In Tokyo in 1997 to direct the feudal opera Chushingura, Herzog insults his hosts by declining an invitation from Japan’s emperor. Shocked, someone asks Herzog whom he’d rather meet.

“Onoda,” he replies. “And a week later, I met him.”

Herzog’s hallucinatory account jump cuts to Onoda’s 1974 encounter with Norio Suzuki, a college dropout who travelled to Lubang Island, having made a bucket list for global adventures – Onoda, yeti, panda.

Herzog briefly positions himself as narrator – of insects, he writes, “I start to hear with Onoda’s ears that their humming is not aggressive, is not troubled.” – before slipping into the third person.

Did Onoda long for his family or safety, as he navigated the jungle, changing camps nightly, sometimes walking backward to evade trackers?

The Twilight World largely eschews psychology and self-reflection, both of which Herzog has called “the major catastrophes of the 20th Century”, to chronicle how Onoda and fellow soldiers Shimada and Kozuka cached ammunition in homemade palm oil and misread (as evidence of World War II’s expansion) the planes flying toward subsequent American wars in Korea and Vietnam.

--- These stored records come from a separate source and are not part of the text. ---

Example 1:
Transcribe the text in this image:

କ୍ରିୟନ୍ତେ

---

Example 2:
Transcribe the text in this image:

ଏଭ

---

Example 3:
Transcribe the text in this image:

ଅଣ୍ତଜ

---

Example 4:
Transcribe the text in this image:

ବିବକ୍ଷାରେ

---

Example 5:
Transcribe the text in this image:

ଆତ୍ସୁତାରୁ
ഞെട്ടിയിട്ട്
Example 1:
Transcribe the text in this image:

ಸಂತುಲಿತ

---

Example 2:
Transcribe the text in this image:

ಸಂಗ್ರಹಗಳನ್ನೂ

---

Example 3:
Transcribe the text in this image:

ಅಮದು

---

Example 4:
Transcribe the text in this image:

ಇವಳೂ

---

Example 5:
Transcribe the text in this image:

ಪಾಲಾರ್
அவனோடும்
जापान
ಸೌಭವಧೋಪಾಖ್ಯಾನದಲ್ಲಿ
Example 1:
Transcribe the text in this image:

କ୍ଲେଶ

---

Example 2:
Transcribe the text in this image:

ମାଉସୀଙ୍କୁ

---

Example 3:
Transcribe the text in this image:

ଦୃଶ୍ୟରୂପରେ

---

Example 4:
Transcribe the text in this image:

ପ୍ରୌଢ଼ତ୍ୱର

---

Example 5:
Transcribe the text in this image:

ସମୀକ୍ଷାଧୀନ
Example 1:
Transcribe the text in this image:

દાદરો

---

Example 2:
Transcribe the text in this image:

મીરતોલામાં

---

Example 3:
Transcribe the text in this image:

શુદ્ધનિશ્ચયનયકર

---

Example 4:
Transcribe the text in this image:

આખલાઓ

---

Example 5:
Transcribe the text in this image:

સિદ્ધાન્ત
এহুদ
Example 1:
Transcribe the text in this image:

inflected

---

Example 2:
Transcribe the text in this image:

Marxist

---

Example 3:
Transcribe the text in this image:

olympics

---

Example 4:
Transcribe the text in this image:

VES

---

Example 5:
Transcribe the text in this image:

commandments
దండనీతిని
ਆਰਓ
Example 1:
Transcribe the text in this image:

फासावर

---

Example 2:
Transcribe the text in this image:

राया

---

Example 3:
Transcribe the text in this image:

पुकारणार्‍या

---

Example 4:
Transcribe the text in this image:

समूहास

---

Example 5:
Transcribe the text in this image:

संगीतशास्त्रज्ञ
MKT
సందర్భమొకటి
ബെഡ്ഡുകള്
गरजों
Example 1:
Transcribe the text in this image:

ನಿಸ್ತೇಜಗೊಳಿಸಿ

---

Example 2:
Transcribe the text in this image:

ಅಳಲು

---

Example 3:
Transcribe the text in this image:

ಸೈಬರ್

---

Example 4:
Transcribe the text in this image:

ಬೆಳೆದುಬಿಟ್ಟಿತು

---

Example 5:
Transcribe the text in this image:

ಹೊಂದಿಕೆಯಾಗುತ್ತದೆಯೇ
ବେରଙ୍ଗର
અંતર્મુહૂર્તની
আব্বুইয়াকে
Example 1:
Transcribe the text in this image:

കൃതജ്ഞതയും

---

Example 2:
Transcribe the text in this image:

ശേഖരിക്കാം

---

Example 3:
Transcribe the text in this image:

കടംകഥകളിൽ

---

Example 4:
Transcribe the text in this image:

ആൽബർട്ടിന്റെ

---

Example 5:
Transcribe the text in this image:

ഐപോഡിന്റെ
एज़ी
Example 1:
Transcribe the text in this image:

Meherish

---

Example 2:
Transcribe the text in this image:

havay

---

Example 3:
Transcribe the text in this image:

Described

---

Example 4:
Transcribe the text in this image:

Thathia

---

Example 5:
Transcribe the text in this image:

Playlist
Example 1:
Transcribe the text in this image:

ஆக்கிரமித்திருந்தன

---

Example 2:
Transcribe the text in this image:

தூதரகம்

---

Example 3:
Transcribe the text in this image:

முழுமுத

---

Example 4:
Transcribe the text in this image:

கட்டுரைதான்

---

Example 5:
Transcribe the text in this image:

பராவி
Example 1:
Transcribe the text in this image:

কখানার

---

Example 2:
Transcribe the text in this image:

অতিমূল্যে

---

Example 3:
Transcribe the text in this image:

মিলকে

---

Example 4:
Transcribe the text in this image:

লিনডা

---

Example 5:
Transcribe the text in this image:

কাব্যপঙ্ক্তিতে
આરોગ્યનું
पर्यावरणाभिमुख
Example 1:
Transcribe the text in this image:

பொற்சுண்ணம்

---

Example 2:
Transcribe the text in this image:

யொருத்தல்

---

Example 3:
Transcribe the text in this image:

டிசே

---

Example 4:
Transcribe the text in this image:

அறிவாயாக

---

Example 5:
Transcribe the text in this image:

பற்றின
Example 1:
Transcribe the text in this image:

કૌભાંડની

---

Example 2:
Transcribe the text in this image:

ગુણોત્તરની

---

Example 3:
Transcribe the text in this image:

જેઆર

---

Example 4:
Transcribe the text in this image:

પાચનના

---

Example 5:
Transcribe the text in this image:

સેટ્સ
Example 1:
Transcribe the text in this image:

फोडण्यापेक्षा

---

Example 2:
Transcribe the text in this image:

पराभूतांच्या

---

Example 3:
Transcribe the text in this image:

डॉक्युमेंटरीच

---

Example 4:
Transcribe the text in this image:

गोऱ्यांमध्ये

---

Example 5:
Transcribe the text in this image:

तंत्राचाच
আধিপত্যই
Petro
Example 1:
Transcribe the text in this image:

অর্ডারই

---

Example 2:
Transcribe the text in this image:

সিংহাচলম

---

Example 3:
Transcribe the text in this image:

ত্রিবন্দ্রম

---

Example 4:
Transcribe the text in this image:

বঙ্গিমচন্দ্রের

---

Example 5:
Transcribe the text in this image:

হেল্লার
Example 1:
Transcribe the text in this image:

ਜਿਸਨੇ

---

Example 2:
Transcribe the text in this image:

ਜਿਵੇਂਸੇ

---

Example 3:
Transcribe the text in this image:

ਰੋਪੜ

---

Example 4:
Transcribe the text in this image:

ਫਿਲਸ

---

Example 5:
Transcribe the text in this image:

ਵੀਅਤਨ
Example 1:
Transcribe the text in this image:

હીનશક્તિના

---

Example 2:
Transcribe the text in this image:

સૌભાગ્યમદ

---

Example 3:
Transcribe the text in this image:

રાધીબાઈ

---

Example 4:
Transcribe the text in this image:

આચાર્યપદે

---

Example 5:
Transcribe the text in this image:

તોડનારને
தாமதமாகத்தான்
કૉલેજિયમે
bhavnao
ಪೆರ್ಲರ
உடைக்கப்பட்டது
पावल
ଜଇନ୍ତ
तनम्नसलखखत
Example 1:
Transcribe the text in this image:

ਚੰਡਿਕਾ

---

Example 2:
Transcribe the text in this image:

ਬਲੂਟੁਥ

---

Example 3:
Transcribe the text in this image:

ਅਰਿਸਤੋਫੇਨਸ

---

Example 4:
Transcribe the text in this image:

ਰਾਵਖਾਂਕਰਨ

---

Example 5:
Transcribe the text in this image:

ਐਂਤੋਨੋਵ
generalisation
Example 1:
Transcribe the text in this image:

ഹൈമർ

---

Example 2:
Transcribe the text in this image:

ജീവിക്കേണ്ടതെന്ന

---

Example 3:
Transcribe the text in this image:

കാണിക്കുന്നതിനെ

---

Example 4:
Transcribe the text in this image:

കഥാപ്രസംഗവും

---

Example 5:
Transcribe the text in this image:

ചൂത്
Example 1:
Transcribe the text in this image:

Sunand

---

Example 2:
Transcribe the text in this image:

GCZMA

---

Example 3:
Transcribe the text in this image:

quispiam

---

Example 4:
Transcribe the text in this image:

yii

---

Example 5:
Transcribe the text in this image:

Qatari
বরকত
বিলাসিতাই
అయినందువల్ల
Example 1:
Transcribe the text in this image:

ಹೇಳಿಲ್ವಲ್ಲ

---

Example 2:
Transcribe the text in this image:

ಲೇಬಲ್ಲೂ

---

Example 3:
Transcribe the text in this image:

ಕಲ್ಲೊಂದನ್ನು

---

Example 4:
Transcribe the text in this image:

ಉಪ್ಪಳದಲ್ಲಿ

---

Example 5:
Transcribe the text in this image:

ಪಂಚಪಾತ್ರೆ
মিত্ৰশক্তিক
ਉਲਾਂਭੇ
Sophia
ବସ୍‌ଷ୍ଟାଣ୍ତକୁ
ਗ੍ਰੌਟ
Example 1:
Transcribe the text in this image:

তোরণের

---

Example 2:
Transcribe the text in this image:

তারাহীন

Declining to pass explicit judgment on his subject’s devastating refusal to accept that World War II was over, Herzog nonetheless tightens the lens on who he thinks is important – Onoda. Such foregrounding of one man evokes Herzog’s 1982 film Fitzcarraldo.

The infamous climax of that story recapitulated the depraved ambitions of a would-be rubber baron who conscripts Indigenous villagers to drag a ship through a steep jungle denuded for that purpose.

In Conquest of the Useless: Reflections From The Making of Fitzcarraldo, Herzog wrote, “The feeling crept over me that my work, my vision, is going to destroy me, and for a fleeting moment I let myself take a long, hard look at myself, something I would not otherwise do – out of instinct, on principal, out of self-preservation – look at myself with objective curiosity to see whether my vision has not destroyed me already.”

Onoda died in 2014 at the age of 91. Public fascination with his story hearkens to a corrupted nostalgia for codes of conduct that demand loyalty to chain of command, no matter what. But where is the honour in ambushing farmers who, recovering from an imposed war, harvest rice?

Left with orders to destroy Lubang Island’s transportation infrastructure but never to surrender or kill himself, Onoda is reported to have killed up to 30 residents, wounding many more, for which he was later pardoned.

Readers of The Twilight World would not learn the human cost of Onoda’s steadfast ignorance because the narrative adheres to his ingenious survival.

Beautifully translated from German into English by Michael Hofmann, The Twilight World reveals the companionship of soldiers with nature and each other but concludes without examining the collective damage wrought by their imperialist fantasy.

Mimicking nesting dolls with an architecture of time from 1997 to 1974 to 1944, where it lingers before boomeranging back, the novel’s construction could have made it possible to see into and around Onoda more.

Herzog’s Onoda is not an ahistorical lunatic, but rather a man with admirable focus who clings to life and refuses to cede a fight. Onoda was weaponised into an instrument of war, a stoic intent that compels Herzog.

“‘Sometimes,’ said Onoda, ‘it feels to me that there is something about these weapons that takes them out of human control. Do they have a life of their own, as soon as they’re devised? And doesn’t War seem to have a life of its own too? Does War dream of War?'”
Having lost his men to surrender and gunfire, Onoda “goes around alertly, sees everything, hears everything. He is always prepared. But he is not allowed to merely be jungle, be a part of nature. He is apart and a part”.

Ignoring found newspapers, dropped leaflets and recordings of his brother’s voice delivered via loudspeaker, he leaves the jungle only in 1974, after Suzuki brings Onoda’s prior commanding officer, age 88, to deliver official orders announcing the end of the war and relieving him of duty.

In his feverish search for ecstatic truths, Herzog has given readers a portal into human folly, self-discipline and domination – surely his life’s work.